Region annotation records:
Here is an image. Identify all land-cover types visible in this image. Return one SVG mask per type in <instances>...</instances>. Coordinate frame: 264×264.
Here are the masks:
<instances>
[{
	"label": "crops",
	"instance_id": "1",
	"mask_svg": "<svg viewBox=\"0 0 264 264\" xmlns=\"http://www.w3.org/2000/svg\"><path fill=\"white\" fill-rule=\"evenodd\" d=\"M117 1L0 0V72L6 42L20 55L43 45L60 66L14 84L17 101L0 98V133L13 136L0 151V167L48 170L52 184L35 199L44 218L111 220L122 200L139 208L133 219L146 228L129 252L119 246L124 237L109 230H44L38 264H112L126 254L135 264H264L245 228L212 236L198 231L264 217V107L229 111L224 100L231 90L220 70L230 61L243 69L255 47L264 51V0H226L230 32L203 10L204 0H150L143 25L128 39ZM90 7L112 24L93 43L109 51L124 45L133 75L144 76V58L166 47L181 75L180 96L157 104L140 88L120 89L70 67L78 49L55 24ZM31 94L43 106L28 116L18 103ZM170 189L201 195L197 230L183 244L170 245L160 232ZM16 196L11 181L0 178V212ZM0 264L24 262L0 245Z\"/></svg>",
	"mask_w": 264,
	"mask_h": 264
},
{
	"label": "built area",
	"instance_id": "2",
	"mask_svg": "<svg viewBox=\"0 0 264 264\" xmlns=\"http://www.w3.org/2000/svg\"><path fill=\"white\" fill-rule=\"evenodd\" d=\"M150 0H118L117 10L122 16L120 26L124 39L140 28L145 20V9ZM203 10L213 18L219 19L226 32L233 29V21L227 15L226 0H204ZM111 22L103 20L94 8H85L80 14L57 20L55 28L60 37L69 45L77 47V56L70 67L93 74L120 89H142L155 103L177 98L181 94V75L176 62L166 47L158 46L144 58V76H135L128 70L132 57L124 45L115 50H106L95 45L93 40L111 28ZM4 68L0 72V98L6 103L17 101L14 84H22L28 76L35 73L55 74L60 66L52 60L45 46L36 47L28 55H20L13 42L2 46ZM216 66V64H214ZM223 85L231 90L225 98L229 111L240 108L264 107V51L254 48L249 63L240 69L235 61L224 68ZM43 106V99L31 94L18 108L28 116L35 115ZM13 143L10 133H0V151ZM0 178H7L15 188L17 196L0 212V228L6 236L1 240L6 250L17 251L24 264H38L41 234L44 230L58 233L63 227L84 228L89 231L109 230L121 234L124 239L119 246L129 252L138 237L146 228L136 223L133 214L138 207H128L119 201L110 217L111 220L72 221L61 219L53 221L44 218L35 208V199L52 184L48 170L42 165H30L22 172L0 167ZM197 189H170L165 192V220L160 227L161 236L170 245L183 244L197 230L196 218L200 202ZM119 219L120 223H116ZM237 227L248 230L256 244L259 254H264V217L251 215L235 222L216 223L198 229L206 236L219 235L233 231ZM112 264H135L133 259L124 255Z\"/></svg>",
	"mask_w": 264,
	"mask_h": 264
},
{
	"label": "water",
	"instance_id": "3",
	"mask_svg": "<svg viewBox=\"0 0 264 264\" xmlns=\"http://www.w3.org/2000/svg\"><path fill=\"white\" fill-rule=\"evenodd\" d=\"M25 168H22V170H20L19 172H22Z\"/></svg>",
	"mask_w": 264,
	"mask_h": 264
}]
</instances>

● Short task: Report how many lines of the records contain the word "Here", giving only the number.

● Result below: 2